> **EXERCISE**
All lines from the opening of the entries below through the line containing "Mr. Burgess, County" must be output exactly as they appear, with no other lines.

Data records
--------------------
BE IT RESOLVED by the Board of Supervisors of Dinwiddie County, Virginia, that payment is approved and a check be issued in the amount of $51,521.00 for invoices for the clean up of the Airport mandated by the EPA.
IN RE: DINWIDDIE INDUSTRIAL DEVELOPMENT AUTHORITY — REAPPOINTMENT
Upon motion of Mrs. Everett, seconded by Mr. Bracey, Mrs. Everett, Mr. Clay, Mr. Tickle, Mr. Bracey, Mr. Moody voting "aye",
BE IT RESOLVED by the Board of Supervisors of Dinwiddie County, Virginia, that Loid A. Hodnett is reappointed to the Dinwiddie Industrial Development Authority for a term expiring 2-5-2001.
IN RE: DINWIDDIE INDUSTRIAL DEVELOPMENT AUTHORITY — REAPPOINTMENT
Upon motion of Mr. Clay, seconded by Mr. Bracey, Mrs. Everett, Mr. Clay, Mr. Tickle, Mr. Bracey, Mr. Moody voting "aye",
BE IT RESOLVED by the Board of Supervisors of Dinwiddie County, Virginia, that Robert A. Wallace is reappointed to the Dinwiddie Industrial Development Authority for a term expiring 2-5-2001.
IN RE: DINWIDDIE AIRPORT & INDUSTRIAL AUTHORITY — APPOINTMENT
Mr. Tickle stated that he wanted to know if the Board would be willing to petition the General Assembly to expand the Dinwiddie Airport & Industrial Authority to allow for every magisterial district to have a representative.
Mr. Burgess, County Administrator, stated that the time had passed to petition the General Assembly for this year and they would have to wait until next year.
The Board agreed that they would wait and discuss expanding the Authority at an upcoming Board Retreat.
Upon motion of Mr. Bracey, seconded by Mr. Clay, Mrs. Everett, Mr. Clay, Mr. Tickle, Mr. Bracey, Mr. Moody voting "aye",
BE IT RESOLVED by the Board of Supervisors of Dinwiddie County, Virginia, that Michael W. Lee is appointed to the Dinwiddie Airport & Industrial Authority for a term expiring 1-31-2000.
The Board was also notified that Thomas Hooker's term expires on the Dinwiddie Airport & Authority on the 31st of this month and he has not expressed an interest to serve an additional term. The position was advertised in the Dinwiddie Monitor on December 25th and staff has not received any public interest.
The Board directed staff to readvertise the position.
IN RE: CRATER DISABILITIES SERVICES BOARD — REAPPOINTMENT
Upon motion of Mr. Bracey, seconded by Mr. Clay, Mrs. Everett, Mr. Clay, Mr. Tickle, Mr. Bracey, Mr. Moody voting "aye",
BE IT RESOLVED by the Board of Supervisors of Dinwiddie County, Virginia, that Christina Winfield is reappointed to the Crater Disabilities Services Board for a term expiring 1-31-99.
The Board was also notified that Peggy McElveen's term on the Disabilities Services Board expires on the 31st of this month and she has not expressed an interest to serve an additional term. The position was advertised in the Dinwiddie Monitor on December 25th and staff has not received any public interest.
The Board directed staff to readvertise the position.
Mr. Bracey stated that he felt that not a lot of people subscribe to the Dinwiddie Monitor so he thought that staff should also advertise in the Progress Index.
--------------------
> **THE COMPLETED TASK**
BE IT RESOLVED by the Board of Supervisors of Dinwiddie County, Virginia, that payment is approved and a check be issued in the amount of $51,521.00 for invoices for the clean up of the Airport mandated by the EPA.
IN RE: DINWIDDIE INDUSTRIAL DEVELOPMENT AUTHORITY — REAPPOINTMENT
Upon motion of Mrs. Everett, seconded by Mr. Bracey, Mrs. Everett, Mr. Clay, Mr. Tickle, Mr. Bracey, Mr. Moody voting "aye",
BE IT RESOLVED by the Board of Supervisors of Dinwiddie County, Virginia, that Loid A. Hodnett is reappointed to the Dinwiddie Industrial Development Authority for a term expiring 2-5-2001.
IN RE: DINWIDDIE INDUSTRIAL DEVELOPMENT AUTHORITY — REAPPOINTMENT
Upon motion of Mr. Clay, seconded by Mr. Bracey, Mrs. Everett, Mr. Clay, Mr. Tickle, Mr. Bracey, Mr. Moody voting "aye",
BE IT RESOLVED by the Board of Supervisors of Dinwiddie County, Virginia, that Robert A. Wallace is reappointed to the Dinwiddie Industrial Development Authority for a term expiring 2-5-2001.
IN RE: DINWIDDIE AIRPORT & INDUSTRIAL AUTHORITY — APPOINTMENT
Mr. Tickle stated that he wanted to know if the Board would be willing to petition the General Assembly to expand the Dinwiddie Airport & Industrial Authority to allow for every magisterial district to have a representative.
Mr. Burgess, County Administrator, stated that the time had passed to petition the General Assembly for this year and they would have to wait until next year.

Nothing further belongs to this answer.